Parser Combinators

kqr

, published 2015-03-06

Tags:

I have to deal with a bunch of textual data at work. The target format for it is HTML, but the way things turned out means that there will be more markup than actual text; there is very little actual text, but it has a lot of structure.

In fact, here's an example of what I want one entry out of many to look like.

Steering wheel: A big circular thing inside a car that allows the driver to steer it.

All vehicles do not use steering wheels. Examples of vehicles that don't include
- trains (because they can't turn)
- Apollo spacecraft (because it needs to turn along more than one axis, which requires more complicated control mechanisms. A steering wheel is limited to input along one axis.)

In essence, a little custom-made dictionary with very short entries full of cross-references. What's interesting about this is that a lot of the structure the HTML exposes is actually implicit. What I mean by that is that it is possible for the machine to figure out where links should lead, which phrase is being defined, how to format "see also" entries, and so on.

Alternative Formats

HTML is therefore not a good choice to write this text in. I briefly explored others, including my trusty old friend JSON, but none were quite terse enough to make it convenient without sacrificing important expressive power.
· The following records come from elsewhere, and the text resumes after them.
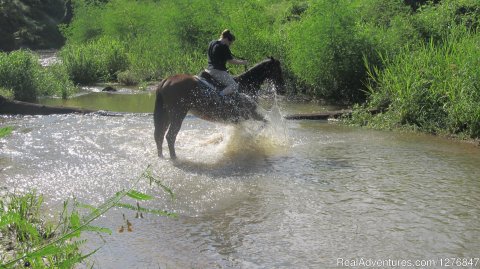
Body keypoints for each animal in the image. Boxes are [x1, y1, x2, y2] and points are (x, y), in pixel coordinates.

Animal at [154, 56, 284, 157]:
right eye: (278, 69)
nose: (283, 89)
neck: (245, 85)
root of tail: (166, 80)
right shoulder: (249, 114)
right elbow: (265, 123)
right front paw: (251, 138)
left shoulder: (238, 119)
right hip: (178, 114)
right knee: (170, 136)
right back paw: (174, 157)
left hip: (167, 114)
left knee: (160, 135)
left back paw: (161, 156)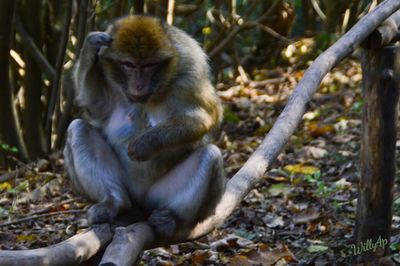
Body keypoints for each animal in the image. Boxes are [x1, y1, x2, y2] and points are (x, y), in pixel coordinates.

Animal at [63, 15, 223, 238]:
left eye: (149, 65)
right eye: (129, 65)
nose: (138, 86)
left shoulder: (191, 74)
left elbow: (206, 117)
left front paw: (146, 143)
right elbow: (95, 107)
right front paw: (90, 47)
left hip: (157, 196)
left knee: (210, 155)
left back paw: (172, 220)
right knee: (78, 128)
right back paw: (114, 202)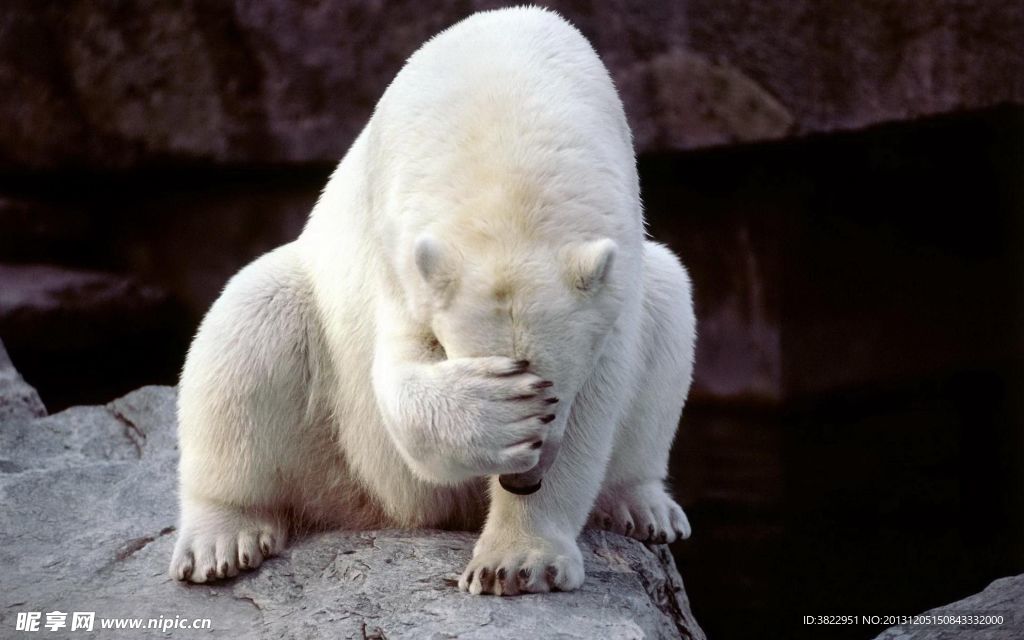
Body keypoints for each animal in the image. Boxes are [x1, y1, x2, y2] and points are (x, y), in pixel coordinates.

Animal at [169, 6, 696, 596]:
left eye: (555, 391)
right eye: (521, 382)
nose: (522, 481)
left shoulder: (616, 269)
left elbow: (599, 398)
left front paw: (516, 562)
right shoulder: (398, 249)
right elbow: (397, 378)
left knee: (669, 302)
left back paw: (643, 505)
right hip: (330, 434)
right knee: (250, 324)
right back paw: (221, 539)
Naturally, I invented my own format. It looks like this:


Steering wheel {
    A big #{circular} thing inside a #{car} that
    allows the #{driver} to steer it.

    All vehicles do not use steering wheels. Examples
    of vehicles that don't include

    | #{trains} { because they can't turn }
    | Apollo spacecraft {
        because they need to turn along more than
        one axis, which requires more complicated
        control mechanisms. A steering wheel
        is limited to input along one axis.
    }
}

This is convenient enough to write in while retaining all expressive power I need. Since I have to convert this format to HTML anyway, I can also include some convenient automation mechanisms, such as sorting entries in alphabetical order before I output the final HTML list.

Parser Combinators

Well, there's one hurdle left. One important reason people are averse to using custom formats for things is that parsing is a pain. Not only do I have to generate HTML – now I also have to parse this weird format!
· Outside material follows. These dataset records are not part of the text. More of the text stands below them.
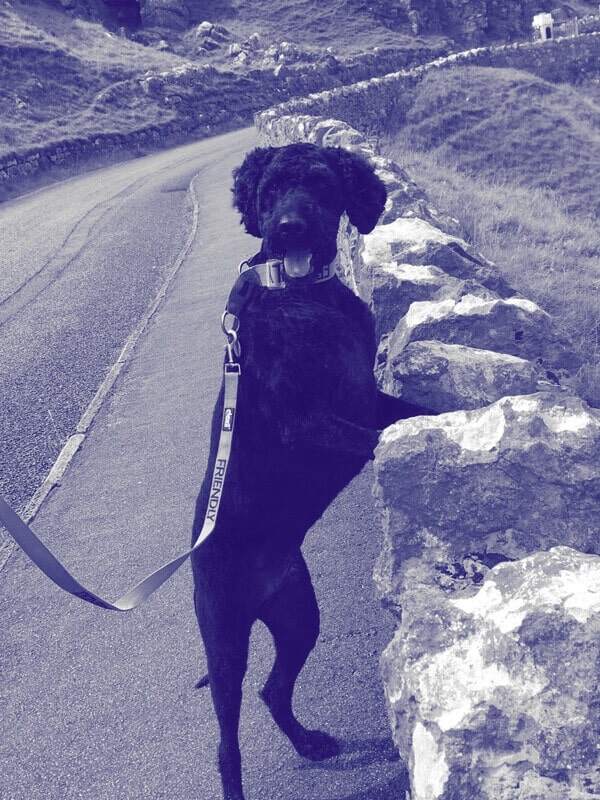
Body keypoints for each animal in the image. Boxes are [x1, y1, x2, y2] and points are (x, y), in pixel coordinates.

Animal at [191, 144, 422, 800]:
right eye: (270, 191)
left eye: (320, 184)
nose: (288, 228)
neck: (302, 298)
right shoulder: (312, 422)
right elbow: (377, 439)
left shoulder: (366, 396)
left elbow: (422, 410)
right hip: (225, 638)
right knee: (226, 742)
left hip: (298, 617)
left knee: (274, 689)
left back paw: (309, 743)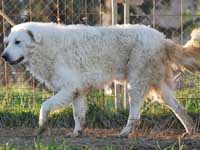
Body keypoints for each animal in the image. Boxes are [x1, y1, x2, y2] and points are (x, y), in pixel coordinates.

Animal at [1, 21, 198, 138]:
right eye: (8, 42)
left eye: (18, 42)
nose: (4, 56)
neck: (46, 46)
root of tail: (162, 39)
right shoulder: (77, 91)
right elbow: (78, 115)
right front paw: (76, 133)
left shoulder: (68, 88)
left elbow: (45, 106)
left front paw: (41, 127)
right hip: (159, 89)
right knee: (178, 107)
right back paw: (191, 130)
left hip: (136, 85)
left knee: (135, 114)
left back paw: (125, 132)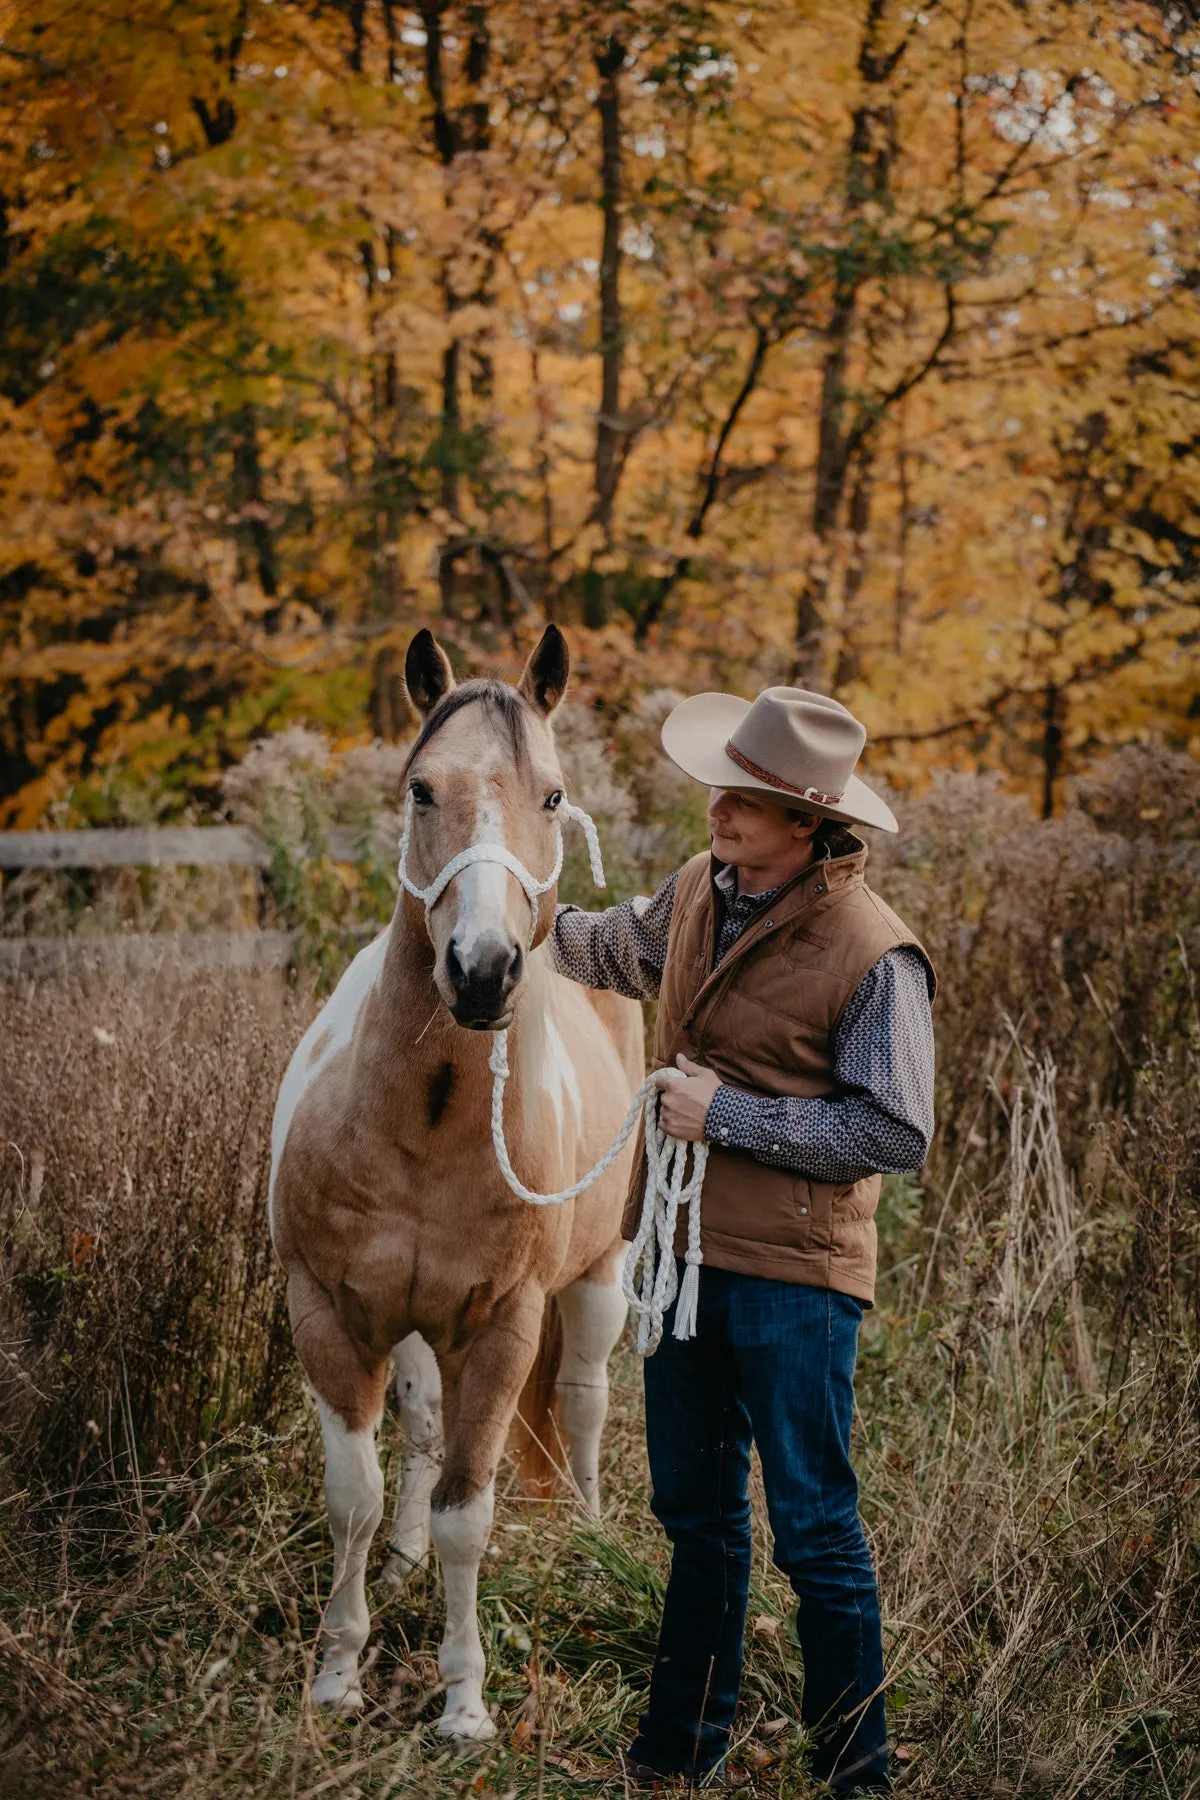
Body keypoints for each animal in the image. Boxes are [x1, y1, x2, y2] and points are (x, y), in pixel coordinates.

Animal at [268, 626, 644, 1735]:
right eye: (421, 789)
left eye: (554, 795)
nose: (482, 969)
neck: (426, 1123)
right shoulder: (329, 1311)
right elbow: (352, 1495)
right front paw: (338, 1671)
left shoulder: (505, 1329)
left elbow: (468, 1517)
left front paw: (465, 1702)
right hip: (414, 1326)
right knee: (422, 1433)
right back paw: (398, 1565)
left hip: (598, 1283)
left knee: (586, 1400)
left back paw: (591, 1539)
I was initially looking at Python for creating the script to convert the custom format to HTML, but I slowly realised what I was getting myself into. Parsing is just not fun.

Unless! I can use Haskell... Because with Haskell, I get to use Parsec. Being a parser combinator library, Parsec makes parsing easy and fun. I'm sure there are parser combinator libraries for Python too by now, but Parsec was an early player and it happens to be the one I know.

The basic idea of parser combinator libraries is that if you want to parse a comma-separated list of strings, you first write a parser for strings, and you separately write a parser for "things which are separated by commas". If you then feed the first as an argument to the second, you get a parser that parses specifically strings separated by commas. Just like higher-order functions, but with parsers instead.

Parser combinators is a very natural way to approach parsing, and you can get some decent performance out of it as well. (The attoparsec package claims that it can be "realistic to expect it to perform similar to a hand-rolled C parser")

The Result

I'm not completely finished yet, since this little project has a pretty low priority on my schedule, but given that I can parse everything except cross-references in literally 20 lines of code, I'm expecting the full parser to be within 30 lines of code.

30 lines of code! To parse all of my custom format up there. That is pretty slick.

And I'm not even sure that's the best part. The best part might very well be that the code reads so well. It is almost entirely declarative. If you have learned how to read it, you can quickly skim through it and know what every part of it is concerned with. Reading parser combinator code feels a lot like reading plain BNF syntax. Here's an example of how I parse one of those "see also" entries:

seeAlso = do
  name <- char '|' *> pureText <* char '{'
  desc <- pureText <* char '}'
  return (name, desc)

This reads quite naturally as "the name is pure text preceded by a pipe and followed by an opening curly brace, and then the description is pure text followed by a closing curly brace".